=== ACTION ITEM ===
Your job with the data below is to output exactly the lines from the one holding "#3b3e41; stroke-width: 3;" down to the one holding "M1929 78 2108", both included, and no others.

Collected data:
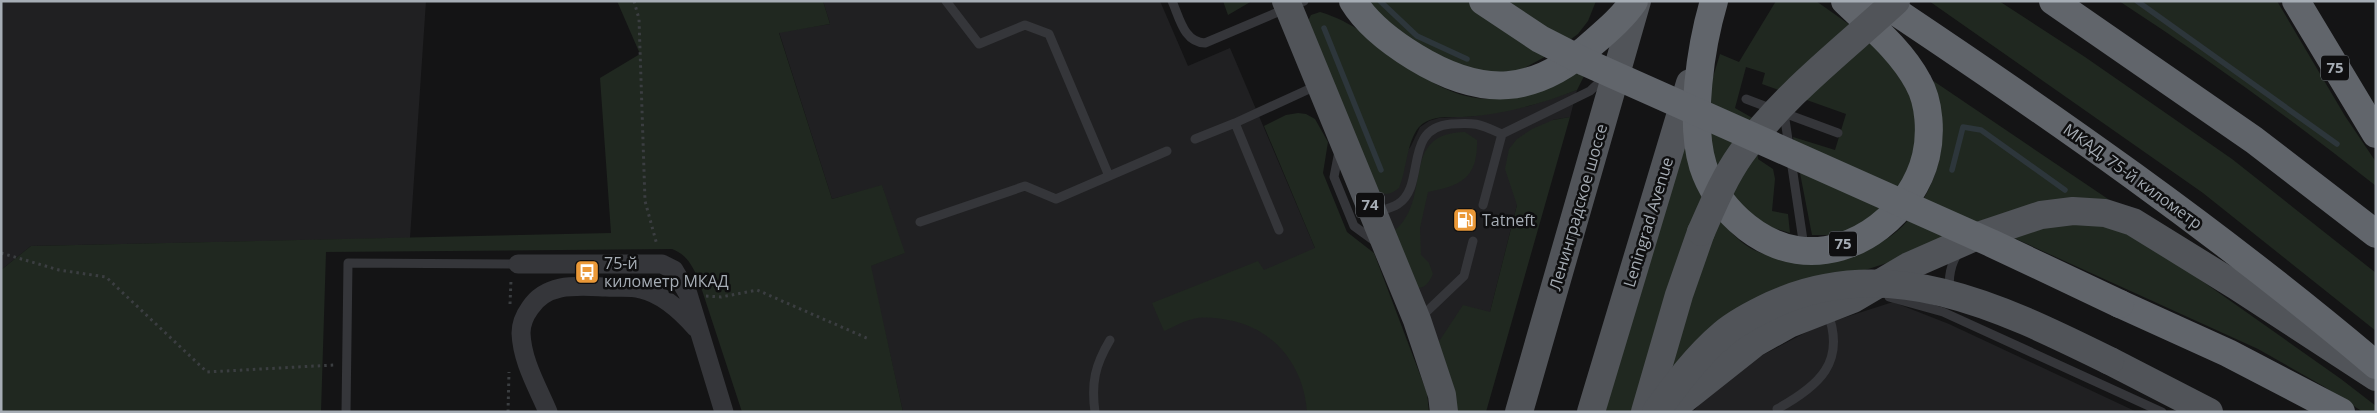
<svg xmlns="http://www.w3.org/2000/svg" width="2377" height="413" font-family="'Open Sans',sans-serif">
	<style>
		.built { fill: #202022 }
		.green { fill: #202820 }
		.lines { fill: none; stroke-linecap: round; stroke-linejoin: round }
		.stream { stroke: #2d363b; stroke-width: 5.5 }
		.path { stroke: #3b3e41; stroke-width: 3; stroke-dasharray: 2.5 4; stroke-linecap: butt }
		.lane { stroke: #35363a; stroke-width: 9 }
		.street { stroke: #35363a; stroke-width: 19 }
		.primary { stroke: #515459; stroke-width: 28 }
		.highway { stroke: #61656b; stroke-width: 28 }
		.primary-bridge { stroke: #515459; stroke-width: 28 }
		.highway-bridge { stroke: #61656b; stroke-width: 28 }
		.labels { text-anchor: middle; stroke-width: 5; stroke-linejoin: round; paint-order: stroke }
		.shield { fill: #0f0f10; stroke: #797e84; stroke-width: 1 }
		.shield-label { font-size: 15px; font-weight: bold; fill: #a6adb5 }
		.street-label { font-size: 16px; fill: #a6adb5; stroke: #0f0f10 }
		.poi-label { font-size: 16px; fill: #a6adb5; stroke: #0f0f10; text-anchor: start }
	</style>
	<rect width="100%" height="100%" fill="#141415"/>
	<path class="built" d="M1 1H426L410 238 31 246 1 270Z
		M823 1H1160L1188 66 1230 48 1315 248 1345 412H903L870 266 904 253 882 186 832 199 779 32 830 24Z
		M1577 90 1570 117 1553 120 1517 205 1490 312 1436 346 1378 191 1411 146 1420 127 1429 121 1439 118 1475 116 1529 106Z
		M1893 302 1949 324 2137 412H1693L1708 394 1734 370 1818 326Z"/>
	<path class="green" d="M617 1H823L830 24 779 33 832 199 882 185 905 253 871 266 903 412H742L698 278C691 264 687 255 672 249L326 252 321 412H1V270L31 246 611 233 600 78 640 54Z
		M1223 1H1252L1228 15Z
		M1366 1H1596L1588 21 1578 34 1552 53 1521 70 1481 77 1411 44Z
		M1776 1H1816L1877 44 1906 83 1918 122 1915 163 1890 204 1846 232 1829 235H1812L1793 137 1835 150 1846 114 1762 84 1765 73 1746 67 1735 108 1756 120 1758 159 1773 169 1775 179 1772 211 1788 214 1790 233 1767 226 1744 213 1709 155 1710 87 1720 54 1739 62Z
		M1929 1H1999L2085 57 2232 159 2376 273V331L2203 193Z
		M2119 1H2277L2345 116 2376 162V186C2293 120 2208 59 2119 1Z
		M1320 12C1384 30 1422 101 1494 99 1532 97 1552 74 1587 70L1577 90C1541 104 1502 115 1463 117 1448 117 1430 115 1419 127 1406 143 1407 170 1399 188 1391 194 1387 196 1378 191L1307 23 1311 15Z
		M1929 78 2108 199H2086L1862 271 1836 273 1806 279 1663 382 1631 412H1605L1684 136C1695 159 1714 215 1730 231 1758 261 1777 257 1814 253 1830 252 1855 253 1870 247 1909 234 1938 185 1941 146 1943 130 1932 96 1929 78Z
		M1298 113 1306 114 1315 119 1328 142 1323 173 1347 232 1374 253 1427 393 1429 412H1307C1304 366 1274 328 1228 320 1217 318 1204 316 1193 319 1183 321 1174 327 1164 331L1152 303 1258 261 1264 270 1315 248 1264 126 1286 115Z
		M1570 117 1486 412H1455L1436 346 1463 305 1490 312 1517 205 1505 169 1509 149 1517 139 1532 129 1553 120Z
		M1465 132 1477 140C1478 178 1461 186 1428 192L1420 228 1421 255 1429 263 1433 274C1429 282 1426 288 1417 288L1394 231C1434 199 1398 133 1465 132Z
		M2084 219 2144 240 2341 379 2376 406V412H2363L2323 386 2258 349 2003 233Z"/>
	<g class="lines">
		<path class="stream" d="M1380 1 1417 36 1467 59
			M2137 1 2337 144
			M1324 28 1381 170
			M1952 170 1963 127 1981 130 2065 190"/>
		<path class="path" d="M634 1 639 19 645 201 657 245
			M1 253 59 270 106 277 207 372 334 365
			M706 296 721 297 757 290 869 339
			M510 304 511 280
			M508 412 509 372"/>
		<path class="lane" d="M946 1 979 44 1025 25 1049 34 1109 176
			M1172 1C1180 19 1184 42 1205 43L1304 1
			M1746 99 1775 110
			M1195 139 1235 123
			M1339 151 1334 177 1354 226 1376 242
			M1483 205 1502 134 1590 91 1606 76
			M1376 212C1383 210 1392 208 1398 204 1427 185 1402 128 1451 124 1476 122 1479 124 1502 134
			M920 222 1025 186 1056 199 1167 151
			M1279 230 1235 123 1318 85
			M1804 247 1784 113 1838 133
			M1951 292C1947 280 1951 262 1959 252
			M1889 297 1943 312 2162 412
			M1420 318 1464 276 1473 241
			M1777 409C1819 386 1847 362 1827 311
			M346 412 348 263 518 264
			M1095 412C1091 383 1095 365 1110 340"/>
		<path class="street" d="M518 264H662L674 270 688 294 724 412
			M548 412C537 386 522 361 521 333 521 324 525 315 530 308 547 282 578 286 606 287 617 288 630 286 641 289 663 294 682 312 696 328"/>
		<path class="primary" d="M1286 1 1417 320 1442 395 1444 412
			M2110 361 2209 412
			M1519 412 1637 1
			M1591 412 1690 83
			M1645 412 1679 295 1701 232
			M1668 412 1755 343 1789 324 1853 299 1909 266 1975 237 2041 215 2073 211 2105 213 2133 222 2235 285 2376 377"/>
		<path class="highway" d="M1353 1C1367 24 1392 43 1415 57 1482 98 1535 96 1594 42 1609 29 1623 17 1634 1
			M1714 1C1701 45 1689 121 1703 166 1716 206 1754 243 1797 250 1856 259 1913 211 1926 156 1931 134 1930 103 1918 82 1901 50 1871 26 1845 1
			M1880 1C2051 115 2219 232 2376 365
			M2053 1 2254 140 2376 234
			M2296 1 2376 134
			M2120 304 2228 353 2341 412"/>
		<path class="primary-bridge" d="M1701 232C1713 205 1724 178 1741 154 1783 95 1843 50 1896 1
			M1656 412C1676 384 1697 356 1723 334 1737 322 1755 313 1772 305 1889 251 2004 309 2110 361"/>
		<path class="highway-bridge" d="M1483 1 1540 39 1585 62 1991 243 2120 304"/>
	</g>
	<defs>
		<symbol id="fuel-square" viewBox="-11 -11 22 22"><rect x="-9" y="-9" width="18" height="18" rx="4" fill="#ea9837" stroke="#0f0f10"/><path d="M-5.5-6h7V0h2V4h1.3V-2.5L3-4.5l.8-.8L6-3V5H2.5V1h-1V6h-7ZM-4.2-4.7v3.2H.2V-4.7Z" fill="#fff"/></symbol>
		<symbol id="bus-square" viewBox="-11 -11 22 22"><rect x="-9" y="-9" width="18" height="18" rx="4" fill="#ea9837" stroke="#0f0f10"/><path d="M-5-6H5V4H4V6H2V4H-2V6H-4V4H-5ZM-3.5-4V0h7V-4ZM-3.5 1.2v1.5H-2V1.2ZM2 1.2v1.5H3.5V1.2Z" fill="#fff"/></symbol>
	</defs>
	<g fill-rule="evenodd">
		<use href="#fuel-square" x="1451" y="206" width="28" height="28"/>
		<use href="#bus-square" x="573" y="258" width="28" height="28"/>
	</g>
	<g class="labels">
		<g class="shield">
			<rect x="2321" y="55.5" width="28" height="25" rx="4"/>
			<rect x="1356" y="192.5" width="28" height="25" rx="4"/>
			<rect x="1829" y="231.5" width="28" height="25" rx="4"/>
		</g>
		<g class="shield-label">
			<text x="2335" y="73">75</text>
			<text x="1370" y="210">74</text>
			<text x="1843" y="249">75</text>
		</g>
		<g class="street-label">
			<text transform="translate(2133 176) rotate(36)" y="6">МКАД, 75-й километр</text>
			<text transform="translate(1578 207) rotate(-74)" y="6">Ленинградское шоссе</text>
			<text transform="translate(1648 222) rotate(-73)" y="6">Leningrad Avenue</text>
		</g>
		<g class="poi-label">
			<text x="1482" y="226">Tatneft</text>
			<text x="604" y="269">75-й<tspan x="604" dy="18">километр МКАД</tspan></text>
		</g>
	</g>
	<rect width="2377" height="413" fill="none" stroke="#a6adb5" stroke-width="5"/>
</svg>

=== RESPONSE FOR THIS EXERCISE ===
		.path { stroke: #3b3e41; stroke-width: 3; stroke-dasharray: 2.5 4; stroke-linecap: butt }
		.lane { stroke: #35363a; stroke-width: 9 }
		.street { stroke: #35363a; stroke-width: 19 }
		.primary { stroke: #515459; stroke-width: 28 }
		.highway { stroke: #61656b; stroke-width: 28 }
		.primary-bridge { stroke: #515459; stroke-width: 28 }
		.highway-bridge { stroke: #61656b; stroke-width: 28 }
		.labels { text-anchor: middle; stroke-width: 5; stroke-linejoin: round; paint-order: stroke }
		.shield { fill: #0f0f10; stroke: #797e84; stroke-width: 1 }
		.shield-label { font-size: 15px; font-weight: bold; fill: #a6adb5 }
		.street-label { font-size: 16px; fill: #a6adb5; stroke: #0f0f10 }
		.poi-label { font-size: 16px; fill: #a6adb5; stroke: #0f0f10; text-anchor: start }
	</style>
	<rect width="100%" height="100%" fill="#141415"/>
	<path class="built" d="M1 1H426L410 238 31 246 1 270Z
		M823 1H1160L1188 66 1230 48 1315 248 1345 412H903L870 266 904 253 882 186 832 199 779 32 830 24Z
		M1577 90 1570 117 1553 120 1517 205 1490 312 1436 346 1378 191 1411 146 1420 127 1429 121 1439 118 1475 116 1529 106Z
		M1893 302 1949 324 2137 412H1693L1708 394 1734 370 1818 326Z"/>
	<path class="green" d="M617 1H823L830 24 779 33 832 199 882 185 905 253 871 266 903 412H742L698 278C691 264 687 255 672 249L326 252 321 412H1V270L31 246 611 233 600 78 640 54Z
		M1223 1H1252L1228 15Z
		M1366 1H1596L1588 21 1578 34 1552 53 1521 70 1481 77 1411 44Z
		M1776 1H1816L1877 44 1906 83 1918 122 1915 163 1890 204 1846 232 1829 235H1812L1793 137 1835 150 1846 114 1762 84 1765 73 1746 67 1735 108 1756 120 1758 159 1773 169 1775 179 1772 211 1788 214 1790 233 1767 226 1744 213 1709 155 1710 87 1720 54 1739 62Z
		M1929 1H1999L2085 57 2232 159 2376 273V331L2203 193Z
		M2119 1H2277L2345 116 2376 162V186C2293 120 2208 59 2119 1Z
		M1320 12C1384 30 1422 101 1494 99 1532 97 1552 74 1587 70L1577 90C1541 104 1502 115 1463 117 1448 117 1430 115 1419 127 1406 143 1407 170 1399 188 1391 194 1387 196 1378 191L1307 23 1311 15Z
		M1929 78 2108 199H2086L1862 271 1836 273 1806 279 1663 382 1631 412H1605L1684 136C1695 159 1714 215 1730 231 1758 261 1777 257 1814 253 1830 252 1855 253 1870 247 1909 234 1938 185 1941 146 1943 130 1932 96 1929 78Z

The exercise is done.